Task to complete |
The entries that follow include a run beginning at the line with "cancer (adenocarcinoma) tissue" and ending at the line with "immunohistochemistry micrograph of"; restate that run word for word and leave the rest out.

Task input |
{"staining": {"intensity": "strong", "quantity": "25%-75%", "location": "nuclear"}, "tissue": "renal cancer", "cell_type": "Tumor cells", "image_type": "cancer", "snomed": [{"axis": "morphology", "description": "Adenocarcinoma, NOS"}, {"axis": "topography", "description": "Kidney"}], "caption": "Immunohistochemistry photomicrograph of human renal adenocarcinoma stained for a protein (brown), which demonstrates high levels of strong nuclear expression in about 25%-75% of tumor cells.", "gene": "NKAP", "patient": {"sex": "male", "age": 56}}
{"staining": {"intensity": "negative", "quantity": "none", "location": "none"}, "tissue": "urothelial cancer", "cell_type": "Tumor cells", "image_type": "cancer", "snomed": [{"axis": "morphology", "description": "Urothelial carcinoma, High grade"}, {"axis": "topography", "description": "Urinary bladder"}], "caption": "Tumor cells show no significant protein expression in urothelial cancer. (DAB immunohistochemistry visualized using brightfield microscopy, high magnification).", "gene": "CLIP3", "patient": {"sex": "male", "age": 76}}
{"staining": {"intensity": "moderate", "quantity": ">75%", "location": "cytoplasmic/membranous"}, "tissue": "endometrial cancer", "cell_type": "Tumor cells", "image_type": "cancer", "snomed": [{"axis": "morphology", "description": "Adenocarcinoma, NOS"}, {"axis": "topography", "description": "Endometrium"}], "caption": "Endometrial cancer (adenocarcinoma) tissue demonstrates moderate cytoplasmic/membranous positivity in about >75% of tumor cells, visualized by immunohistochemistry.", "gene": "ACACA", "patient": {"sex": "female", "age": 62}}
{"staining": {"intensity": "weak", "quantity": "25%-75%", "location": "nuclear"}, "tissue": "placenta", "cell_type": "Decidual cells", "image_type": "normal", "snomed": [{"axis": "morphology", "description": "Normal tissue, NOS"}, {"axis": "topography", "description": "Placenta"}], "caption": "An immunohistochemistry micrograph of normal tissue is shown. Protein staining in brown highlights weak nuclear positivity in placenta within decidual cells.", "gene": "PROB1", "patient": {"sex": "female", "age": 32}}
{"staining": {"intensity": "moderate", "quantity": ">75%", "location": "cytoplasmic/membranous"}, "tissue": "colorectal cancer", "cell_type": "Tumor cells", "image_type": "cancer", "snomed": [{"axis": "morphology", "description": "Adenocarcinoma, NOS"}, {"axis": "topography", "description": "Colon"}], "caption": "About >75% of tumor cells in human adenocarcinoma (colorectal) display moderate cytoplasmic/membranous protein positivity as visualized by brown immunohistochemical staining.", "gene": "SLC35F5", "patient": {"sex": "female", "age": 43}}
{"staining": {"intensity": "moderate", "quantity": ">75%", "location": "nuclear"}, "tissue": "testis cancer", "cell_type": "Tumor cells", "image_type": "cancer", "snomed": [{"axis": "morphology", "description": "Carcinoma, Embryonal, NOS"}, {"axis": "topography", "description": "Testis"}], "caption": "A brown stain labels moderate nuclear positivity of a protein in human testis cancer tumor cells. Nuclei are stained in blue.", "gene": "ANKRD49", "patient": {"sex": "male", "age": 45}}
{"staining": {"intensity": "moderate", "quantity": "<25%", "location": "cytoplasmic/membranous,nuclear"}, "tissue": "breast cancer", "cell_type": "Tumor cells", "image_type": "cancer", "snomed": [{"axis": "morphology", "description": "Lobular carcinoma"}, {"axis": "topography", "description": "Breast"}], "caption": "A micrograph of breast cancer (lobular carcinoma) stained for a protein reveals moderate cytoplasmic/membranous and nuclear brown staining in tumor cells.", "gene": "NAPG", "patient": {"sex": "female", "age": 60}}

Exercise solution |
{"staining": {"intensity": "moderate", "quantity": ">75%", "location": "cytoplasmic/membranous"}, "tissue": "endometrial cancer", "cell_type": "Tumor cells", "image_type": "cancer", "snomed": [{"axis": "morphology", "description": "Adenocarcinoma, NOS"}, {"axis": "topography", "description": "Endometrium"}], "caption": "Endometrial cancer (adenocarcinoma) tissue demonstrates moderate cytoplasmic/membranous positivity in about >75% of tumor cells, visualized by immunohistochemistry.", "gene": "ACACA", "patient": {"sex": "female", "age": 62}}
{"staining": {"intensity": "weak", "quantity": "25%-75%", "location": "nuclear"}, "tissue": "placenta", "cell_type": "Decidual cells", "image_type": "normal", "snomed": [{"axis": "morphology", "description": "Normal tissue, NOS"}, {"axis": "topography", "description": "Placenta"}], "caption": "An immunohistochemistry micrograph of normal tissue is shown. Protein staining in brown highlights weak nuclear positivity in placenta within decidual cells.", "gene": "PROB1", "patient": {"sex": "female", "age": 32}}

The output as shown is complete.